Blended Families and Non-Traditional Sibling Bonds

The nuclear family model (two biological parents, their shared children) describes fewer than half of American families. Step-siblings, half-siblings, adoptive siblings, and foster siblings introduce additional complexity. Research by Ganong and Coleman (2017) shows that step-sibling relationship quality depends heavily on the age at which families blend: children under 10 at the time of blending develop relationships comparable in quality to biological siblings, while adolescents who gain step-siblings show more variable outcomes.

Adopted siblings show patterns nearly identical to biological siblings on measures of closeness, conflict, and warmth, challenging genetic determinism about family bonds. What appears to matter most is shared daily life rather than shared DNA.
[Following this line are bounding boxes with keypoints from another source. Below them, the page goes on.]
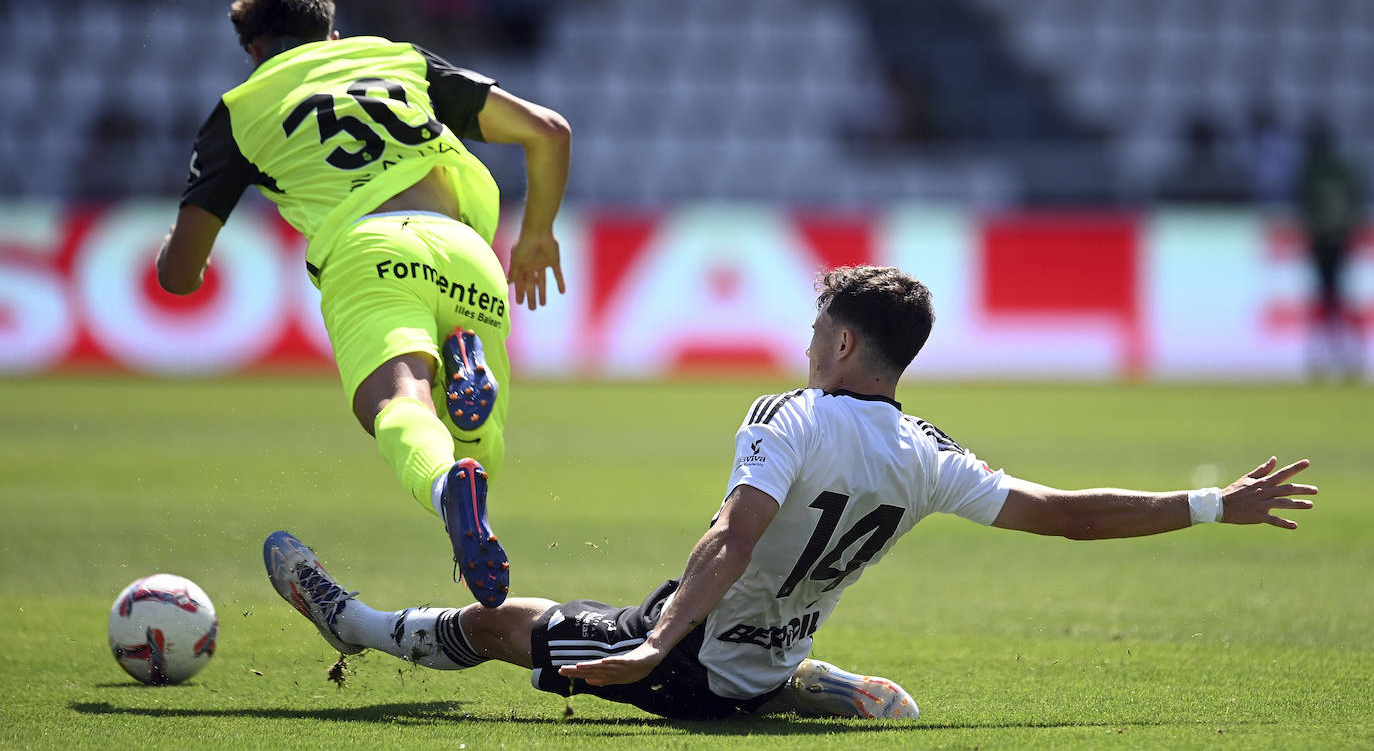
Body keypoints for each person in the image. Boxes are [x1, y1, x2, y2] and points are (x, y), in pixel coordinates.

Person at [262, 265, 1317, 720]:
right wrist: (1214, 504)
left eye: (818, 329)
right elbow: (1063, 511)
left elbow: (733, 535)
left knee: (504, 622)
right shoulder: (927, 451)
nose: (806, 342)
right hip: (752, 646)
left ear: (844, 341)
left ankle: (361, 625)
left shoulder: (789, 416)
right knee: (733, 630)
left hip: (700, 664)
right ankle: (803, 679)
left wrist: (656, 644)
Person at [158, 0, 571, 608]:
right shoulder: (396, 60)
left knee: (395, 405)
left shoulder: (241, 110)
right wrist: (538, 234)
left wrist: (174, 258)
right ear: (332, 32)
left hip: (370, 247)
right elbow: (548, 130)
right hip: (467, 250)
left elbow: (180, 275)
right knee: (479, 451)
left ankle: (443, 480)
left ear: (254, 50)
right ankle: (465, 378)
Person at [1297, 117, 1366, 380]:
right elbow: (1354, 207)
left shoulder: (1313, 170)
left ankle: (1331, 359)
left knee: (1328, 300)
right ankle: (1342, 358)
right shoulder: (1340, 170)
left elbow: (1304, 208)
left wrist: (1322, 231)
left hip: (1327, 242)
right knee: (1335, 300)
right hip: (1335, 241)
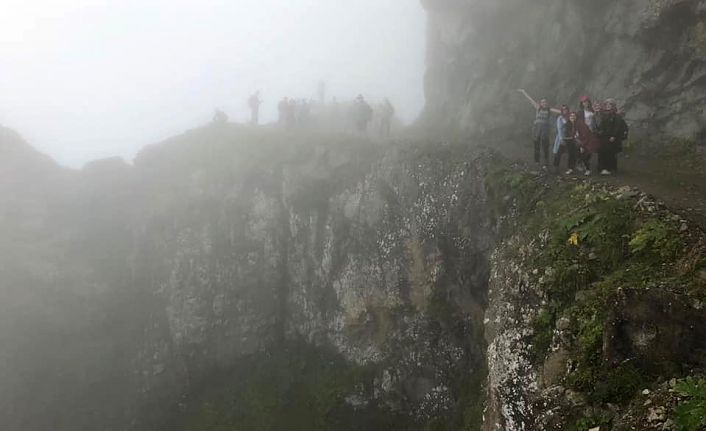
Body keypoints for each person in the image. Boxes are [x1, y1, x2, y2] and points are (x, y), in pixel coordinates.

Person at [518, 89, 563, 167]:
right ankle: (537, 162)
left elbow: (560, 112)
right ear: (540, 103)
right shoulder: (538, 108)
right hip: (537, 129)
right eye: (542, 102)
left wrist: (571, 114)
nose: (544, 103)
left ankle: (546, 161)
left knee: (545, 145)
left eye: (545, 102)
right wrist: (524, 92)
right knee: (536, 145)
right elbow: (530, 100)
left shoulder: (549, 109)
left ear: (547, 103)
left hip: (545, 129)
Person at [597, 99, 628, 175]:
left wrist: (613, 135)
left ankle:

Practical Implications for Parents

The research converges on a few actionable insights: avoid categorical labels ("the smart one," "the difficult one") that constrain identity; explain differential treatment rather than pretending it does not exist; facilitate conflict resolution rather than suppressing or ignoring conflict; and resist the impulse to force closeness during the adolescent distancing phase, which is developmentally normal and typically self-correcting.

Sources

  1. Rohrer, J.M., Egloff, B., & Schmukle, S.C. "Examining the effects of birth order on personality." PNAS 112(46):14224-14229 (2015).
  2. Kramer, L. "The essential ingredients of successful sibling relationships." Child Development Perspectives 4(2):80-86 (2010).
  3. Sulloway, F.J. Born to Rebel: Birth Order, Family Dynamics, and Creative Lives. Pantheon (1996).
  4. Cicirelli, V.G. Sibling Relationships Across the Life Span. Plenum Press (1995).
  5. Kowal, A. & Kramer, L. "Children's understanding of parental differential treatment." Child Development 68(1):113-126 (1997).
  6. Schachter, F.F. et al. "Sibling deidentification." Developmental Psychology 12(5):418-427 (1976).
  7. Ganong, L. & Coleman, M. Stepfamily Relationships: Development, Dynamics, and Interventions. 2nd ed. Springer (2017).
  8. Trivers, R.L. "Parent-offspring conflict." American Zoologist 14(1):249-264 (1974).
  9. Zajonc, R.B. "Family configuration and intelligence." Science 192(4236):227-236 (1976).